В ответ я, по возможности гадким тоном, заявила, что презираю ее религию, поскольку поклонение мертвецу отвратительно само по себе, не говоря уже о том, что только сумасшедший может поверить в то, что злой, несовершенный и несправедливый мир управляется мудрым, всемогущим и добрым богом. Христианство душит энергию и волю и годится только для жалких, перепуганных рабов, а идея о том, что человек должен мириться с несчастьем и убожеством этой жизни в надежде на сказочную награду после смерти, есть самый гнусный обман, какой только можно вообразить.

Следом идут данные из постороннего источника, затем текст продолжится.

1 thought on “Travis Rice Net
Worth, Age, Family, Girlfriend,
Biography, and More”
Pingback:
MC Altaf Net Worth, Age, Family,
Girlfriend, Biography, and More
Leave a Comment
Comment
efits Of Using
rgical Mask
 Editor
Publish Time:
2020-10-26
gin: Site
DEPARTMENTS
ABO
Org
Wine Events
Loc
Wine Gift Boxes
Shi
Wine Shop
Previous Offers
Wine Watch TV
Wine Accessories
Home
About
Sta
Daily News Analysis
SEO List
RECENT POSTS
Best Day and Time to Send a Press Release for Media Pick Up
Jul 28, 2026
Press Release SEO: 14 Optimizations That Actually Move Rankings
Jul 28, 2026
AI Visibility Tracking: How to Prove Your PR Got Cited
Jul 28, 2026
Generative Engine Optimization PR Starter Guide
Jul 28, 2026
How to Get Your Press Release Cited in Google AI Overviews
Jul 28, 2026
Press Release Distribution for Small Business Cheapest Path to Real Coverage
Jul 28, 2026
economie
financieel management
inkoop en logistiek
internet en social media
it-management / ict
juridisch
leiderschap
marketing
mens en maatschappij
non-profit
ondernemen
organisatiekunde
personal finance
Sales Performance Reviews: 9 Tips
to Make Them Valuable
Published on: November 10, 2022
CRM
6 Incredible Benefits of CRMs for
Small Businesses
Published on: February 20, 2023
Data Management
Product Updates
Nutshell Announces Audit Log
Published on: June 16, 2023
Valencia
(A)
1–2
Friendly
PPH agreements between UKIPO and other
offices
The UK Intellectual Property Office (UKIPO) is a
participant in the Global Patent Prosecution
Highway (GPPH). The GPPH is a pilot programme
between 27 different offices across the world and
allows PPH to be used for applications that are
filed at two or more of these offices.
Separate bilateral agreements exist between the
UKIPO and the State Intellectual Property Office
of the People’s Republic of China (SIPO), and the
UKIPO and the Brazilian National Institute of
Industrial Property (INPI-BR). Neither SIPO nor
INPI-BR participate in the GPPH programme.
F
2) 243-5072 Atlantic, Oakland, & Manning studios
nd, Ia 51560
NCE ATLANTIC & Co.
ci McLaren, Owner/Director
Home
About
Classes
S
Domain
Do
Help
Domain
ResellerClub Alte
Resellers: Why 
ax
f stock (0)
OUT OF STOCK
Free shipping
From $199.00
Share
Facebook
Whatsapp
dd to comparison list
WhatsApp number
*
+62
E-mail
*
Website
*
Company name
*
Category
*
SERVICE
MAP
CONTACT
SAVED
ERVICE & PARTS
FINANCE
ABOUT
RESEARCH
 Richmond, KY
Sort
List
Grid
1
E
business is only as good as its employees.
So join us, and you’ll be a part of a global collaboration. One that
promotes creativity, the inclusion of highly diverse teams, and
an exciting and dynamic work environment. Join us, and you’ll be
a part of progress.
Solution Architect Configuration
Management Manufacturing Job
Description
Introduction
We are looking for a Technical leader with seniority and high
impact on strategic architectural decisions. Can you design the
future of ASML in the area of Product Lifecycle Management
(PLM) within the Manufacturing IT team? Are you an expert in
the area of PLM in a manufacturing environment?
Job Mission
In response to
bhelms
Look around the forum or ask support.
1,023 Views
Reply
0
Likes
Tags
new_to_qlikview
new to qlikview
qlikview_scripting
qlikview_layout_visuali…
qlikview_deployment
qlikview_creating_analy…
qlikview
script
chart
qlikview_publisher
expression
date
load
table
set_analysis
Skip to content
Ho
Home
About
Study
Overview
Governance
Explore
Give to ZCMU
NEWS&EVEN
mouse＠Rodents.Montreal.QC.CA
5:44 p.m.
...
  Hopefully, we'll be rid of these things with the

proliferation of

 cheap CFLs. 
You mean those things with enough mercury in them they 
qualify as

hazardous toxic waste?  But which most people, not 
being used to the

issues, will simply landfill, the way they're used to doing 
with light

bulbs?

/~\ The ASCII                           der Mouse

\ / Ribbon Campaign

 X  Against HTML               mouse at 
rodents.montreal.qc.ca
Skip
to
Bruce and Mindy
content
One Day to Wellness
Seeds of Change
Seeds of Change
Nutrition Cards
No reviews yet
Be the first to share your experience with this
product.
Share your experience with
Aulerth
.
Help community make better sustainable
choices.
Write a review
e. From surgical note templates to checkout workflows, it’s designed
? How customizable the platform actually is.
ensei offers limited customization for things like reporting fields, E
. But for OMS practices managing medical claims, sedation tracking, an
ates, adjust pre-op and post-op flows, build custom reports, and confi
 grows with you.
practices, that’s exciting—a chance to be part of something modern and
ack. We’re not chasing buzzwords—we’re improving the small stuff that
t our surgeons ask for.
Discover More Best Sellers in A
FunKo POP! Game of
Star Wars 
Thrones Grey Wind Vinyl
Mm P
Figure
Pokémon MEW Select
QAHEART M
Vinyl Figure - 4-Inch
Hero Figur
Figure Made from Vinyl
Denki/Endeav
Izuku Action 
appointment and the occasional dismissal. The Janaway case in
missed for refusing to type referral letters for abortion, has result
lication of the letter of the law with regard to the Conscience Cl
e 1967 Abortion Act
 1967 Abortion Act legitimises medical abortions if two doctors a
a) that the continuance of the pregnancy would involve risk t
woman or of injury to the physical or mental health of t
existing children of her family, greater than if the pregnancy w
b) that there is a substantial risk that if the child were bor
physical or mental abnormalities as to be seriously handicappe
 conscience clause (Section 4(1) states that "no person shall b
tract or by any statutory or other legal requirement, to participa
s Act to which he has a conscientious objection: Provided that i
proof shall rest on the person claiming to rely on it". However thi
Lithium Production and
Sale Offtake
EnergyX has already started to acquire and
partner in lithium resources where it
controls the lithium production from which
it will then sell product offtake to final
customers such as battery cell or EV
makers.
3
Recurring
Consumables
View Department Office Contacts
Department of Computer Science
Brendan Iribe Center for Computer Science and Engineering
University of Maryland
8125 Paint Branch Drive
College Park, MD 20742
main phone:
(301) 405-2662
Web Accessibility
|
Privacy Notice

– Я смотрю, ты читала Ницше, – заметила она в ответ на мой монолог, а когда я подтвердила это, улыбнулась и сказала: – Я тоже: это великий художник слова, особенно если читать произведения по-немецки. К сожалению, с его учением произошло то, что случается, когда одухотворенный гений возвеличивается группой экзальтированных ханжей. Кроме того, Ницше, скорее всего, за всю свою жизнь ни разу не встречался с истинным христианином. Таких и в лучшие-то времена было чрезвычайно мало. Поэтому не обессудь, но я скажу, что ты плохо понимаешь то, о чем говоришь.
Я возразила, что как бы то ни было, но раз они не настаивают, чтобы я уверовала в их бога, то глупо требовать от меня парковать мое бренное тело в определенное время в определенном месте, где все равно не происходит ничего заслуживающего внимания, а у меня вызывает лишь негодование и ненависть. На это она сказала, что местопребывание тела тоже имеет значение, что важного может произойти в храме, мне заранее никак известно быть не может, ну а кроме того, таковы правила здешней общины, и неплохо бы мне попытаться хоть раз в жизни следовать каким-нибудь правилам, поскольку, похоже, нарушение их всех до сих пор не привело меня ни к чему хорошему.
Тут меня, понятное дело, прорвало. В первый раз после того случая с Рэем Бобом, когда он собрался арестовать Хантера, я по-настоящему разозлилась, обозвала и ее, и церковь распоследними словами и пошла лепить ей правду насчет церковников-педофилов вроде своего отчима, не позабыв присовокупить к этому непристойные истории про попов и монахинь, почерпнутые из прессы, а также из валявшихся у Рэя Боба по всему дому брошюр, обличавших Римскую блудницу.
Она, кивая, выслушала все это, будто я рассказывала ей о том, как провела летние каникулы, а потом сказала:
– Да, так я и думала. Позволь мне сказать тебе две вещи: во-первых, ты верно заметила, церковь порочна, и я имею в виду не только католическую церковь. Я имею в виду церковь вообще, потому что она одинакова во всех своих конфессиях в силу того, что во многом представляет собой земное, человеческое учреждение, а стало быть, подвержена скверне нашего мира. Хуже того, время от времени она оказывалась сопричастна к власти, а власть порочна по самой своей природе, поэтому и во главе церкви порой оказывались преступники, иногда даже в буквальном смысле слова, а уж эгоистичными, жадными до власти и не испытывающими никакого интереса к следованию Христу эти люди были почти всегда. Причем они, возможно, восхищаются Христом и считают, что он очень велик, но Христос, как ты, наверное, знаешь, стремился вовсе не к этому, совсем нет. Один из моих соотечественников написал как-то, что церковь – это крест, на котором Христа распинают каждый день, но добавил, что Христа невозможно отделить от Его креста, а это означает, что церковь является не просто скопищем каких-то зануд, носящих забавные одеяния, но также вечным, совершенным, мистическим телом Христовым. Вот почему мы так привержены этому, и вот почему мы отдаем церкви свои жизни, почитая себя счастливыми. Сейчас ты не понимаешь этого, но, может быть, осознаешь со временем.
Я попыталась возразить, но она оборвала меня словами «помолчи минутку, пожалуйста», и я послушалась.